The relationship between the drum rotation speed and the photosensitive drum surface potential Vp when the transfer voltage is turned off without charging from the side, in other words, without applying a voltage of the same polarity, and charging is performed only with the bias voltage. And (d) shows the fog frequency when development was performed in that state.

As is clear from the above graphs, when the transfer roller side is also charged, it reaches a region where fogging disappears at the second rotation after the rotation of the drum. The region where fogging finally disappeared at the rotation eyes was reached, and the effect of the present invention was clearly demonstrated.

[0022]

As described above, according to the present invention, charges can be accumulated in the trap immediately after the start of the image forming operation, and clear development without fogging can be formed.

[Brief description of the drawings]

FIG. 1 is a schematic diagram illustrating a main configuration of an image forming apparatus according to an embodiment of the present invention.

FIG. 2 is a diagram illustrating a configuration of a transfer voltage power supply circuit illustrated in FIG. 1;

FIGS. 3A and 3C are graphs showing a relationship between a drum rotation speed and a surface potential in the present embodiment and a comparative example.
(B) and (d) are graphs showing the relationship between the number of rotations of the drum and the fog frequency when development is performed in that state.

[Explanation of symbols]

 DESCRIPTION OF SYMBOLS 1 Photoconductor drum 31 Developing sleeve 4 Transfer roller 8 Bias power supply 10 Transfer voltage power supply circuit

──────────────────────────────────────────────────続 き Continued on the front page (58) Field surveyed (Int.Cl. ⁷ , DB name) G03G 15/02 G03G 15/05 G03G 15/16 G03G 13/02

Claims (2)

(57) [Claims] 1. A developing device arranged to face a photosensitive drum.
The conductive toner is carried on the sleeve, and the conductive toner is
Using a magnetic force to transfer the conductive toner to the upstream side of the developing position
Accumulate to form a toner pool with a magnetic brush,
The image forming layer of the photosensitive drum is slid by the toner accumulation.
While rubbing, the developing sleeve applied to the developing sleeve side is
Inject a bias voltage for leave into the photosensitive drum side
In the image forming method for charging an image forming body of the photosensitive drum, a transfer unit bias voltage applied to the transfer unit is configured to be switchable between forward and reverse, and a predetermined voltage may be set when starting up or restarting the image forming operation.

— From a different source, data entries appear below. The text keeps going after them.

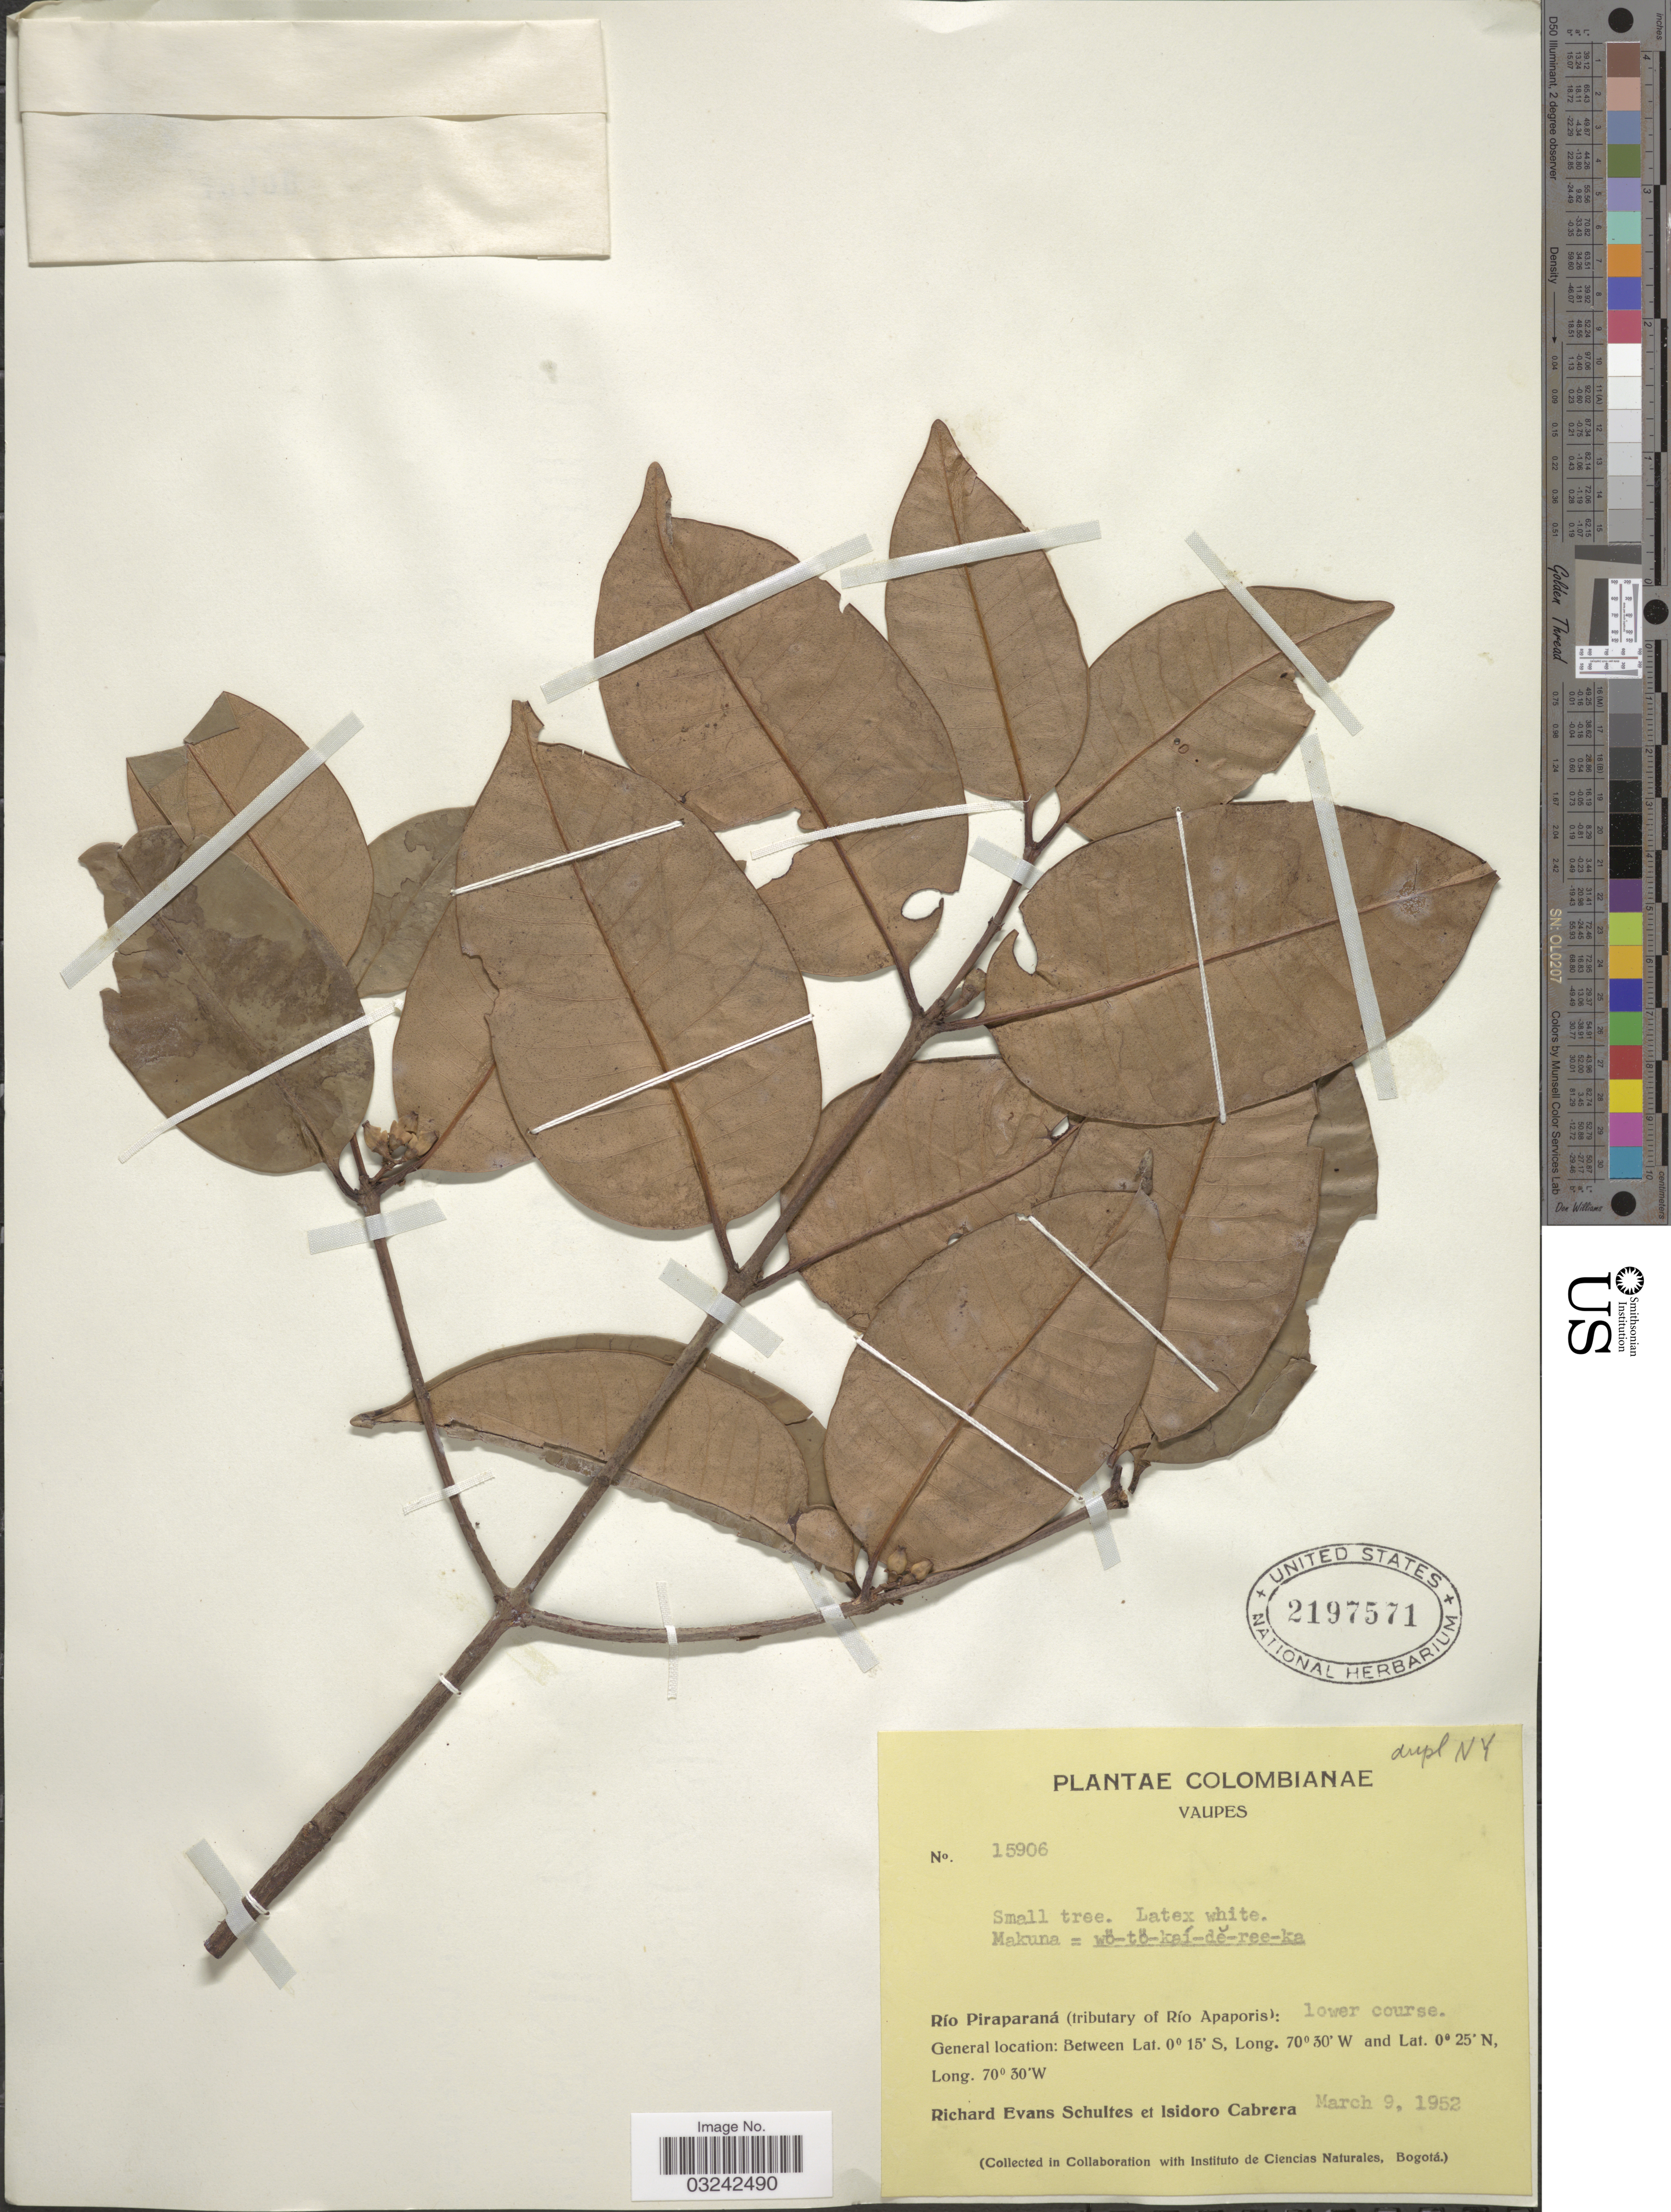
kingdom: Plantae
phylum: Tracheophyta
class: Magnoliopsida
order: Gentianales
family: Apocynaceae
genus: Lacmellea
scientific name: Lacmellea sp.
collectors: R. E. Schultes & I. Cabrera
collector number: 15906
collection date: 1952-03-09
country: Colombia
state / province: Vaupés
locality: Río Piraparaná (tributary of Río Apaporis): lower course.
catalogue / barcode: US 2197571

Time, the transfer unit bias voltage having the same polarity as the developing sleeve bias voltage and having the opposite polarity to that during the transfer process is applied to the transfer unit, and the transfer unit bias voltage together with the developing sleeve bias voltage is applied. Utilizing the charging of the image forming body, the charging level of the image forming body is increased prior to the start of the image forming operation, and the transfer means is provided to the transfer unit after the predetermined time.
An image forming method, wherein a bias voltage for a transfer unit having a polarity opposite to a bias voltage for a developing sleeve is applied to the transfer unit. 2. The image forming method according to claim 1, wherein amorphous silicon is used for a photoconductor layer of the image forming body.